Lon Protease Mediated Degradation of Cytochrome c Oxidase Subunits and Altered Enzyme Activity During Hypoxia

Lon, a mitochondrial ATP dependent matrix protease, has been shown to be involved in the maintenance of mitochondrial DNA nucleoids and in the degradation of abnormal or misfolded proteins. We have previously shown that hypoxic stress induces the PKA dependent phosphorylation of cytochrome c oxidase (CcO) subunits I, IV and Vb and a time dependent reduction in subunit contents in raw 264.7 murine macrophages. Herein, we show that Lon is involved in the selective turnover of CcO subunits under hypoxic stress. We compared Lon protease expression levels and degradation of CcO subunits at various time points of hypoxic stress. Induction of Lon protease occurs as early as six hours of hypoxic stress and this increase coincides with lower CcO subunit contents.
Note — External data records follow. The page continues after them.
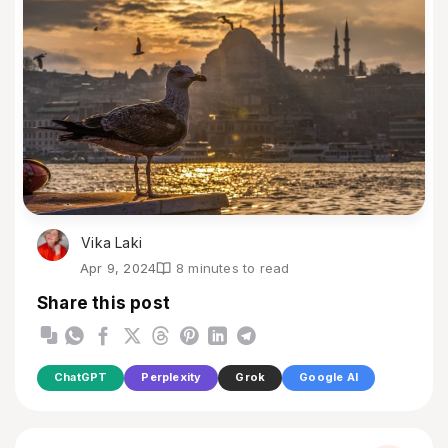
Vika Laki
Apr 9, 2024
8 minutes to read
Share this post
ChatGPT
Perplexity
Grok
Google AI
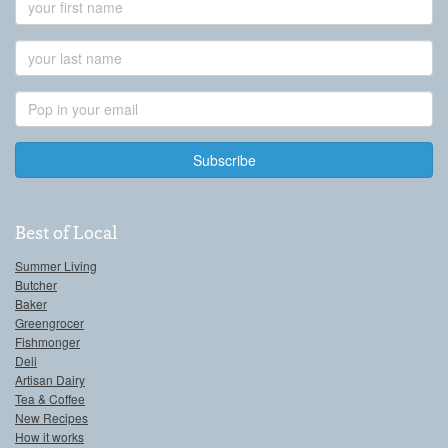
Name
Last
Name
Email
Address
Best of Local
Summer Living
Butcher
Baker
Greengrocer
Fishmonger
Deli
Artisan Dairy
Tea & Coffee
New Recipes
How it works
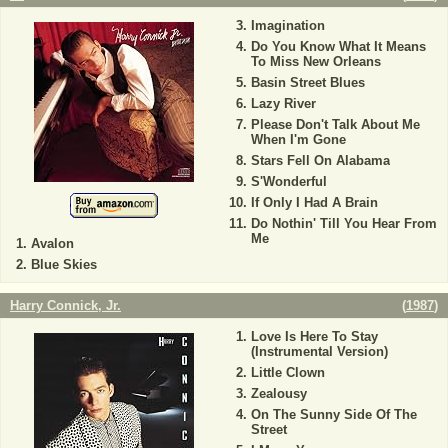
Imagination
Do You Know What It Means
To Miss New Orleans
Basin Street Blues
Lazy River
Please Don't Talk About Me
When I'm Gone
Stars Fell On Alabama
S'Wonderful
If Only I Had A Brain
Do Nothin' Till You Hear From
Me
Avalon
Blue Skies
Harry Connick, Jr.
(
1987
)
Love Is Here To Stay
(Instrumental Version)
Little Clown
Zealousy
On The Sunny Side Of The
Street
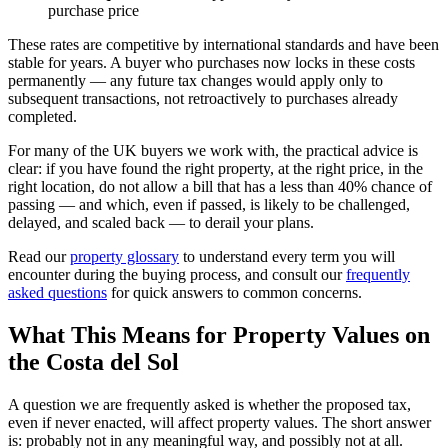
purchase price
These rates are competitive by international standards and have been
stable for years. A buyer who purchases now locks in these costs
permanently — any future tax changes would apply only to
subsequent transactions, not retroactively to purchases already
completed.
For many of the UK buyers we work with, the practical advice is
clear: if you have found the right property, at the right price, in the
right location, do not allow a bill that has a less than 40% chance of
passing — and which, even if passed, is likely to be challenged,
delayed, and scaled back — to derail your plans.
Read our
property glossary
to understand every term you will
encounter during the buying process, and consult our
frequently
asked questions
for quick answers to common concerns.
What This Means for Property Values on
the Costa del Sol
A question we are frequently asked is whether the proposed tax,
even if never enacted, will affect property values. The short answer
is: probably not in any meaningful way, and possibly not at all.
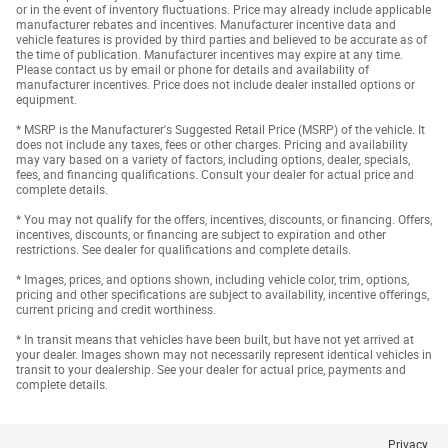
or in the event of inventory fluctuations. Price may already include applicable
manufacturer rebates and incentives. Manufacturer incentive data and
vehicle features is provided by third parties and believed to be accurate as of
the time of publication. Manufacturer incentives may expire at any time.
Please contact us by email or phone for details and availability of
manufacturer incentives. Price does not include dealer installed options or
equipment.
* MSRP is the Manufacturer's Suggested Retail Price (MSRP) of the vehicle. It
does not include any taxes, fees or other charges. Pricing and availability
may vary based on a variety of factors, including options, dealer, specials,
fees, and financing qualifications. Consult your dealer for actual price and
complete details.
* You may not qualify for the offers, incentives, discounts, or financing. Offers,
incentives, discounts, or financing are subject to expiration and other
restrictions. See dealer for qualifications and complete details.
* Images, prices, and options shown, including vehicle color, trim, options,
pricing and other specifications are subject to availability, incentive offerings,
current pricing and credit worthiness.
* In transit means that vehicles have been built, but have not yet arrived at
your dealer. Images shown may not necessarily represent identical vehicles in
transit to your dealership. See your dealer for actual price, payments and
complete details.
Privacy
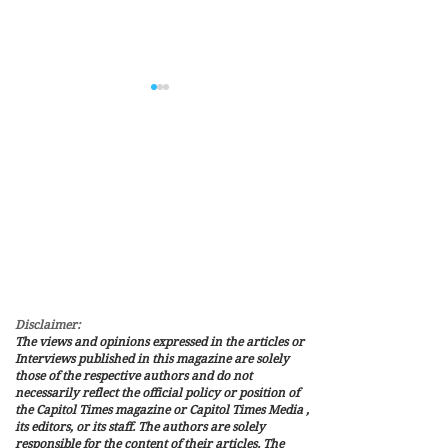
THE RECIPE FOR A
Value Storage Is 
SUCCESSFUL SEASON IN
Slogan: Where D
THE NATIONAL FOOTBALL
Bitcoin’s Value 
LEAGUE
Disclaimer:
The views and opinions expressed in the articles or
Interviews published in this magazine are solely
those of the respective authors and do not
necessarily reflect the official policy or position of
the Capitol Times magazine or Capitol Times Media ,
its editors, or its staff. The authors are solely
responsible for the content of their articles. The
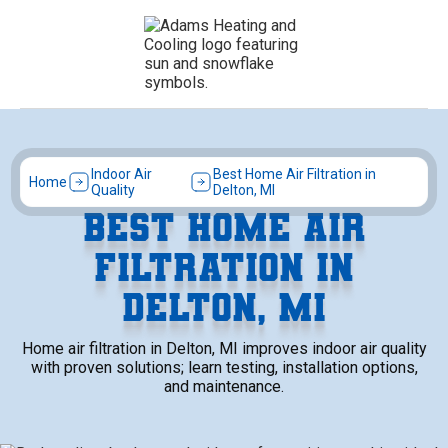
Indoor Air
Best Home Air Filtration in
Home
Quality
Delton, MI
BEST HOME AIR
FILTRATION IN
DELTON, MI
Home air filtration in Delton, MI improves indoor air quality
with proven solutions; learn testing, installation options,
and maintenance.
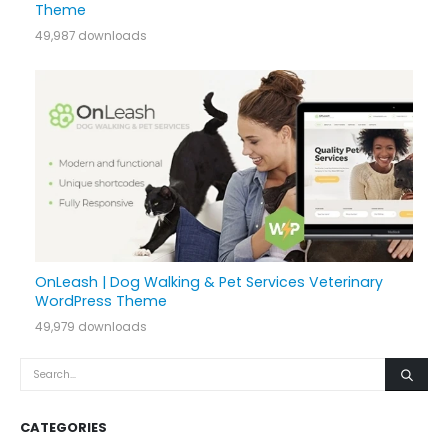
Theme
49,987 downloads
OnLeash | Dog Walking & Pet Services Veterinary
WordPress Theme
49,979 downloads
CATEGORIES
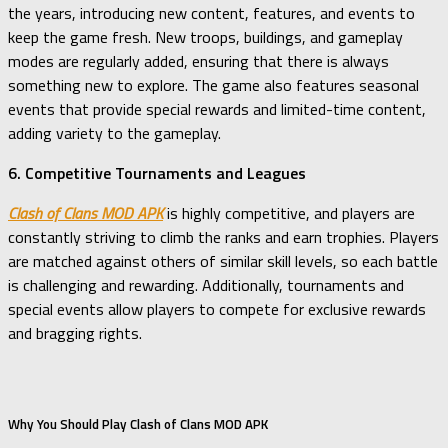
the years, introducing new content, features, and events to
keep the game fresh. New troops, buildings, and gameplay
modes are regularly added, ensuring that there is always
something new to explore. The game also features seasonal
events that provide special rewards and limited-time content,
adding variety to the gameplay.
6. Competitive Tournaments and Leagues
Clash of Clans MOD APK
is highly competitive, and players are
constantly striving to climb the ranks and earn trophies. Players
are matched against others of similar skill levels, so each battle
is challenging and rewarding. Additionally, tournaments and
special events allow players to compete for exclusive rewards
and bragging rights.
Why You Should Play Clash of Clans MOD APK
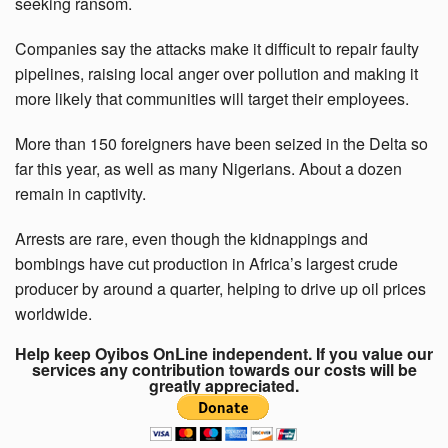
seeking ransom.
Companies say the attacks make it difficult to repair faulty
pipelines, raising local anger over pollution and making it
more likely that communities will target their employees.
More than 150 foreigners have been seized in the Delta so
far this year, as well as many Nigerians. About a dozen
remain in captivity.
Arrests are rare, even though the kidnappings and
bombings have cut production in Africa’s largest crude
producer by around a quarter, helping to drive up oil prices
worldwide.
Help keep Oyibos OnLine independent. If you value our
services any contribution towards our costs will be
greatly appreciated.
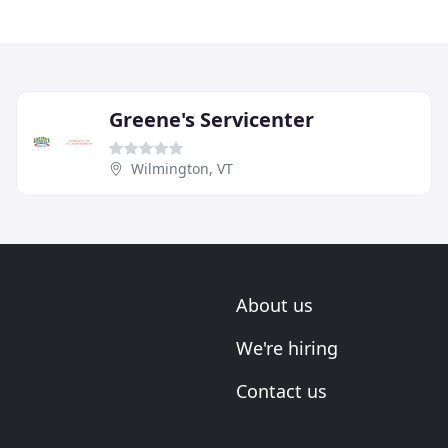
Greene's Servicenter
Wilmington, VT
About us
We're hiring
Contact us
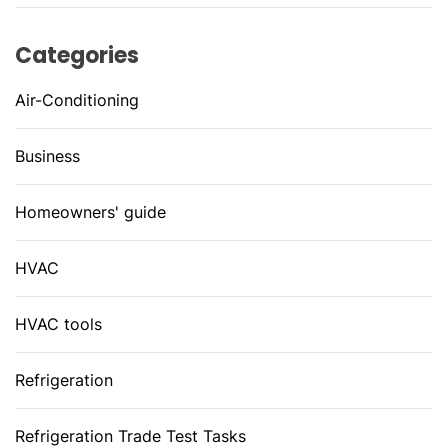
Categories
Air-Conditioning
Business
Homeowners' guide
HVAC
HVAC tools
Refrigeration
Refrigeration Trade Test Tasks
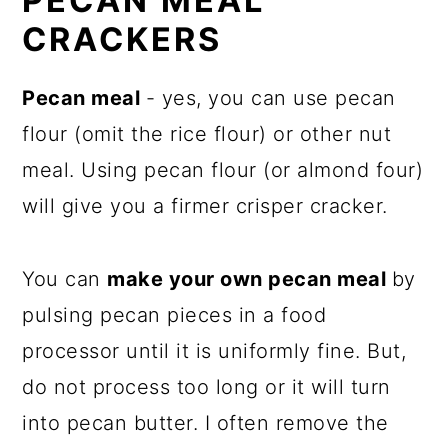
PECAN MEAL
CRACKERS
Pecan meal
- yes, you can use pecan
flour (omit the rice flour) or other nut
meal. Using pecan flour (or almond four)
will give you a firmer crisper cracker.
You can
make your own pecan meal
by
pulsing pecan pieces in a food
processor until it is uniformly fine. But,
do not process too long or it will turn
into pecan butter. I often remove the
Overexpression of Lon by transient transfection accelerated the turnover of CcO subunits I, IV and Vb under hypoxic stress and also a marginal decrease in the CcO subunit levels under normoxic conditions. We next studied the role of Lon in degradation of wild type and phosphorylation site mutated CcO subunit Vb under normoxia and hypoxia. Overexpression of flag tagged wild type and mutant forms of Vb protein along with Lon caused selective degradation of wild type subunit but the mutant subunit was resistant to degradation. Our results suggest that Lon has a role in the regulation of CcO activity during hypoxia. Supported by NIH grant GM49683.